Surf: Don’t Forget The Flats - The Fisherman

Surf: Don’t Forget The Flats

flats
Fishing the flats can provide light tackle anglers with the opportunity o sight-fish quality stripers from shallow water in full sunlight.

Sight fishing for summer stripers in super-skinny water.

When seeking striped bass, especially big striped bass, it’s very easy to get glued onto big open water. Prominent rocky points, inlets, large river mouths, and surf-pounded beaches all produce cows, but don’t ignore the shallow sand flats. As with anything, knowing how fish relate to these structures, how to work the tides, and what forage is present can result in great fishing and a shot at some large bass.

Flats are formed wherever sediment, sand, and gravel are being piled up by moving water running up against slow water, thereby losing strength and dropping its sediment. This can be the mouth of a river or creek, just inside or outside a salt pond, or in the lee of a prominent point or island. One of the important things to remember is that flats are not actually all that flat. They have holes, troughs, cuts, and bars that shape them and provide bass with traveling and feeding lanes.

Big fish in particular don’t like to travel over long expanses of shallow and featureless bottom. Look around the very edges of a flat, and where channels allow fish to move in and out of the shallows with ease. Large stripers will follow contour lines. It is often best to stake out where a depth contour makes a sharp turn or drops off the flat. The fish will generally be traveling in one direction, though it isn’t always clear whether they’ll drift with the tide or swim into it as both happen on different flats at different times. Generally, feeding fish will face into the current, so present accordingly until you see fish pushing in the other direction.

A particularly good structure to focus on are fan-outs, places where a constricted current in a channel or cut starts to widen. These places are like miniature river deltas, with strong current flowing over shallow water. Miniature flats within the flat, if you will. In such habitat one might see striped bass tailing like permit, something you won’t likely experience if you never fish the flats.

fan-out
A classic fan-out running through a sand flat.

Flats may vary in composition. Some have oyster bars, large rocks, shell bottom, eelgrass, clean sand, cobble, or mud. The forage differs over different bottoms. Cobble, weeds, and large rock are often the domain of crabs and shrimp. Sand favors silversides and sand eels. Mud often hosts a variety of worms and crustaceans as well as small flatfishes. Eelgrass seems to have it all. Often, merely wading around the flat will give you an idea of what the bass might be feeding on.

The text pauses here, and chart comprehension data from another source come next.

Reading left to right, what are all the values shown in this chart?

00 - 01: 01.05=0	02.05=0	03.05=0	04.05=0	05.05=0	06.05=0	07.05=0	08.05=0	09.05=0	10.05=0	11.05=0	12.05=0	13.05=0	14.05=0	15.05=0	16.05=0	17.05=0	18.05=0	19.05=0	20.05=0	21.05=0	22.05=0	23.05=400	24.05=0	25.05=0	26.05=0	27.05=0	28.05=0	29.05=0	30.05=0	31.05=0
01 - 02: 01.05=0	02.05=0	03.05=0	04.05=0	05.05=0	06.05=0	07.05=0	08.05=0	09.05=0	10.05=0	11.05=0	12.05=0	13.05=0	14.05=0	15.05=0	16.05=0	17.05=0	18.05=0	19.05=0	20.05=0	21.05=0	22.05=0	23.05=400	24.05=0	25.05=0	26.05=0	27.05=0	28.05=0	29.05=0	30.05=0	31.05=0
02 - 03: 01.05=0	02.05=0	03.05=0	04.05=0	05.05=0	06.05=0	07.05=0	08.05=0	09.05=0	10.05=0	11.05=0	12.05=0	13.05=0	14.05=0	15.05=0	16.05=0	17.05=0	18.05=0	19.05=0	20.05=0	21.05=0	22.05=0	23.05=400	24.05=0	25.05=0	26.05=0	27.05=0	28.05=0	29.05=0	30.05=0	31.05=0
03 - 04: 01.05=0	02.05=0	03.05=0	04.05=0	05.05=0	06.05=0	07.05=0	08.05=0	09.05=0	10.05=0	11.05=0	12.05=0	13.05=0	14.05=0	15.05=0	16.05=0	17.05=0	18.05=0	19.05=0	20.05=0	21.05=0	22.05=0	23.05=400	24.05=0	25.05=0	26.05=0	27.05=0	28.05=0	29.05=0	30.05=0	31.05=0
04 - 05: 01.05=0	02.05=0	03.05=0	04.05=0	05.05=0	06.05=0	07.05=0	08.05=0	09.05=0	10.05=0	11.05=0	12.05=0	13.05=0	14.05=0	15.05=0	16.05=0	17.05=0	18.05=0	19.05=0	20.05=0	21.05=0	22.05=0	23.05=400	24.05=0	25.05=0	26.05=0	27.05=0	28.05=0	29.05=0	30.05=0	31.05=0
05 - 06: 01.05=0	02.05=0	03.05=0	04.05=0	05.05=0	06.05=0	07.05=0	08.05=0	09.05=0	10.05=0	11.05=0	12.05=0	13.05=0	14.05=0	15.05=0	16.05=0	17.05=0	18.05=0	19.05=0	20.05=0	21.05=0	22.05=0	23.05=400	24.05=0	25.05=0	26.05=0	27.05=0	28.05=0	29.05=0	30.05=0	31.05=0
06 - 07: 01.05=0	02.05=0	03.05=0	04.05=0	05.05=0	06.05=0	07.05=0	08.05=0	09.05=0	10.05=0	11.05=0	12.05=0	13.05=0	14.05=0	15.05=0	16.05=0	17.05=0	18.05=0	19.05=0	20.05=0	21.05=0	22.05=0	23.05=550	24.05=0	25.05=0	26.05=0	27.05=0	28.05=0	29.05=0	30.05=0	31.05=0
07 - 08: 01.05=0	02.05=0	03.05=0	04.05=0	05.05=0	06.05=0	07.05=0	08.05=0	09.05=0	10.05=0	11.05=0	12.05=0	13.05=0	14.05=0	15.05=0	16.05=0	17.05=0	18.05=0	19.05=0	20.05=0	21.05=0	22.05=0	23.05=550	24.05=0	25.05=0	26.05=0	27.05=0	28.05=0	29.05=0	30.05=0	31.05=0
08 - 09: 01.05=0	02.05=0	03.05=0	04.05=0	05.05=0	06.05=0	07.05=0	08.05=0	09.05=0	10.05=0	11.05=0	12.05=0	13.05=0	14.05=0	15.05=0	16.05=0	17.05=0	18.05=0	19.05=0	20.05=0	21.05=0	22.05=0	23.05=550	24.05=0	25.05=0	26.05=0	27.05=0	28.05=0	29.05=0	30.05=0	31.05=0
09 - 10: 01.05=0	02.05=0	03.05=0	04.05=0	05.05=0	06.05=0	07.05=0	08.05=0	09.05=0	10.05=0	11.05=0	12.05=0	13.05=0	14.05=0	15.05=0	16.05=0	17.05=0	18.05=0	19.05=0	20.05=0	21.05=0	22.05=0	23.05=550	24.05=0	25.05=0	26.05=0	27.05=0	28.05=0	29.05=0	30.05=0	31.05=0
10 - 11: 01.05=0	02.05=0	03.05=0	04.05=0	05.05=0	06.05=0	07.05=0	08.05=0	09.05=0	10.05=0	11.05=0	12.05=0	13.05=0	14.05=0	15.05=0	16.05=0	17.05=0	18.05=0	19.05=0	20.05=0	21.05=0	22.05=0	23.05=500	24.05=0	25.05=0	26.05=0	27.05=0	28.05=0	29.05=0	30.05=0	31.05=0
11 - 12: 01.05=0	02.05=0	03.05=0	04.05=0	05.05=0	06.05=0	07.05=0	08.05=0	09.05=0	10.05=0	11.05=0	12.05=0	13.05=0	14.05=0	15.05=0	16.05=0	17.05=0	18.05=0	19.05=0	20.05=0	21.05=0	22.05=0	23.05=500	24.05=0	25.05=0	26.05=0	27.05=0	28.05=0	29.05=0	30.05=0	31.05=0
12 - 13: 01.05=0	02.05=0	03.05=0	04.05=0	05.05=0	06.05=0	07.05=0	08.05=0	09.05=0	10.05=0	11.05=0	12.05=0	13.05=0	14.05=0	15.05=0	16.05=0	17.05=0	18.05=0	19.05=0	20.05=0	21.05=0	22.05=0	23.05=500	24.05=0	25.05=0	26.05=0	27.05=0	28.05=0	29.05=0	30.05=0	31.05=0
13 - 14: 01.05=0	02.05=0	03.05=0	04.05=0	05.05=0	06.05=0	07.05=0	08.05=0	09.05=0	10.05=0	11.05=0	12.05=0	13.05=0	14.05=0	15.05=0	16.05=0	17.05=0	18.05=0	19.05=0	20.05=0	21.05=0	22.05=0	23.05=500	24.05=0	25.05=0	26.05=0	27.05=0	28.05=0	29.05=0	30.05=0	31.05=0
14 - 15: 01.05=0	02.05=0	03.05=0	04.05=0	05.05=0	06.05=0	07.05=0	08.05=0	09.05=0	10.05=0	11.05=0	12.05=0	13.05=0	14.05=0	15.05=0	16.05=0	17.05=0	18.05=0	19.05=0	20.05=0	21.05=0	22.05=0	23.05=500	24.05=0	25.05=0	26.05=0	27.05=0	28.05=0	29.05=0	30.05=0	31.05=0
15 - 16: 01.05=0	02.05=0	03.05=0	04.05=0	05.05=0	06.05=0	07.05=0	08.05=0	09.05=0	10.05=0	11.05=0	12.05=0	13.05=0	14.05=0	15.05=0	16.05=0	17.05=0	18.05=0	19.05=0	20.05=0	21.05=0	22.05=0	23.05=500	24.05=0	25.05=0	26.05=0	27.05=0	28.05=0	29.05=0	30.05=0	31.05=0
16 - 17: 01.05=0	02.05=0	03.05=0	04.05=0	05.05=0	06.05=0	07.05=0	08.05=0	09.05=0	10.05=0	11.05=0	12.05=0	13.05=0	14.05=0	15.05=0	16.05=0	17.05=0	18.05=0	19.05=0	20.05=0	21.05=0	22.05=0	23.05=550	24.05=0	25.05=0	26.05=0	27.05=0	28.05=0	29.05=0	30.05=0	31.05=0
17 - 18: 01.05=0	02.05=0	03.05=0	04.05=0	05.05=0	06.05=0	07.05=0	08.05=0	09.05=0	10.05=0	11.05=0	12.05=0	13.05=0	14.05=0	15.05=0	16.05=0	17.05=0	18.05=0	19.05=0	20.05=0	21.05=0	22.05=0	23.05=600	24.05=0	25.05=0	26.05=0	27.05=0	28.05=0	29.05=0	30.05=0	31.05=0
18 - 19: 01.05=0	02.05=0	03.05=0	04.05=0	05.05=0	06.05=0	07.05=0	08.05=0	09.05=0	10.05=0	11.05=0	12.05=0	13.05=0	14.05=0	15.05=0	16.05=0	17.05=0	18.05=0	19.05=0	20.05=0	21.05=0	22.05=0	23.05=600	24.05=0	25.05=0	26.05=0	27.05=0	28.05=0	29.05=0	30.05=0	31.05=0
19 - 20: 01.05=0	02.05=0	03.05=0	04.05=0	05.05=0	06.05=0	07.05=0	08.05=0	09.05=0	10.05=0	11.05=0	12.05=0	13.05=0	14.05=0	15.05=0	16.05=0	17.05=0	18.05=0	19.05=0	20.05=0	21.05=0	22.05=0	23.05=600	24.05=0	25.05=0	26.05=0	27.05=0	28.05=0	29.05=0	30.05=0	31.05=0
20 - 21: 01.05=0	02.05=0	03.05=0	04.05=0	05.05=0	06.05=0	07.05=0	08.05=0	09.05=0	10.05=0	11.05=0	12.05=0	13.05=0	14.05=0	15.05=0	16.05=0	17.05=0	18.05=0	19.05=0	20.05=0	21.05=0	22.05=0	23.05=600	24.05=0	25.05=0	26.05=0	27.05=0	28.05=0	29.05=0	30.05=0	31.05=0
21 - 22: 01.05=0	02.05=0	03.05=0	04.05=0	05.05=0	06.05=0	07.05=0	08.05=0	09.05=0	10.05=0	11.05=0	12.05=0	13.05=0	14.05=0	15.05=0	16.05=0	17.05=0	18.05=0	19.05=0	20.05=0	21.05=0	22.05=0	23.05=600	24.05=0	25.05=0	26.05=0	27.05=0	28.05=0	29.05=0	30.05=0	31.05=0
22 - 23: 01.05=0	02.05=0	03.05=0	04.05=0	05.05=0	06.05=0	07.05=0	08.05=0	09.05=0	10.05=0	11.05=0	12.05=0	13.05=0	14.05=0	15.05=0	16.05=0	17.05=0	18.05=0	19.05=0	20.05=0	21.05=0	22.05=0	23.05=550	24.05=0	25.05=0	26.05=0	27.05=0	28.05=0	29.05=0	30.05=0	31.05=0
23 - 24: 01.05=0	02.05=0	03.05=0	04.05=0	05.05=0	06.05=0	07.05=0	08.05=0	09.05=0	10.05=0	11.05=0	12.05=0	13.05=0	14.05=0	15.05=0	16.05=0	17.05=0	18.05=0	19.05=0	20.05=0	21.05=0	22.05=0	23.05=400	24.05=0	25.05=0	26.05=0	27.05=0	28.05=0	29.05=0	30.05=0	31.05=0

Some flats fishing staples include small bucktails, needlefish, and soft plastics like Albie Snax, Slug-Go’s and Ron-Z’s. With fly tackle, crab imitations like Skok’s Strong Arm Merkin are often utilized, as well as baitfish imitations like Surf Candies and E-Z Sand Eels. Topwater flies such as the Crease Fly have significant utility in flats fishing when snapper blues or peanut bunker are being flushed over a fan-out on a strong tide.

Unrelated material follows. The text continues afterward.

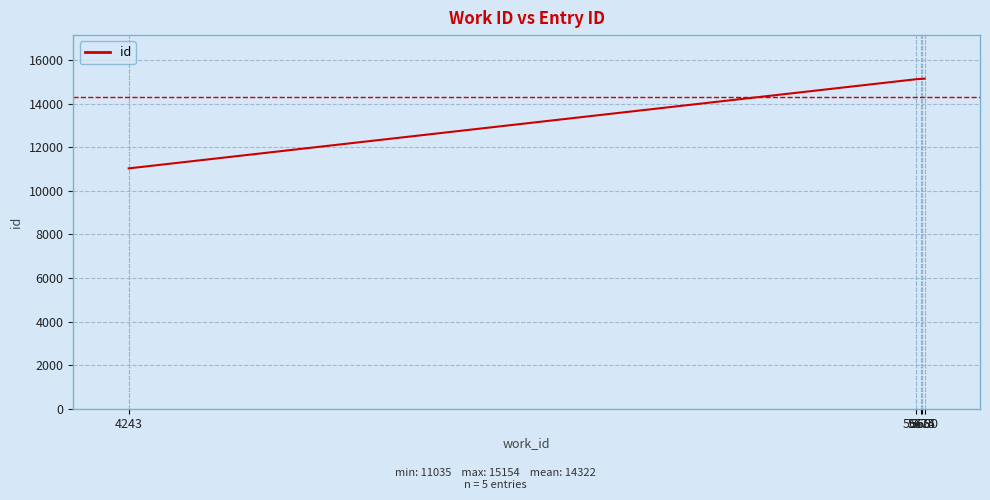

True or false: the data has more than 2 interior local peaks.

False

Sight fishing and blind casting during the day provides a very unique experience for surfcasters, but the flats can produce well at night too. It is vitally important to be very familiar with the flat you intend to fish before you venture onto it in the dark. Know your travel routes and know your tides. Flats often require long wades to reach productive water and getting stranded can happen if you don’t pay attention; and may end in disaster. Some troughs may be relatively shallow but have powerful current at certain stages of the tide. It’s also hard to find narrow bars if you don’t really know your landmarks. Do the legwork in daylight before venturing out at night.

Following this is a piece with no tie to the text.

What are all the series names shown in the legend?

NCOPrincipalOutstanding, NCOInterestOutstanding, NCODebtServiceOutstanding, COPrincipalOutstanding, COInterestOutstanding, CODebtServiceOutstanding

Once you know the lay of the land though it only takes slightly tweaking strategies to get on fish. They’ll generally hold on some of the same features, especially where heavy current exists. Fish slower presentations and larger offerings than you would in daylight.

Though the percentage of bass in the population that are going to wander into shallow flats is fairly small, it does provide a fairly simple opportunity to get good-sized bass on light tackle. The prey is often smaller, the water shallower, and the casts sometimes shorter. This makes the flats the domain of fly tackle and lighter spinning gear. Don’t expect a 50-pounder, but 20’s and 30’s are certainly possible.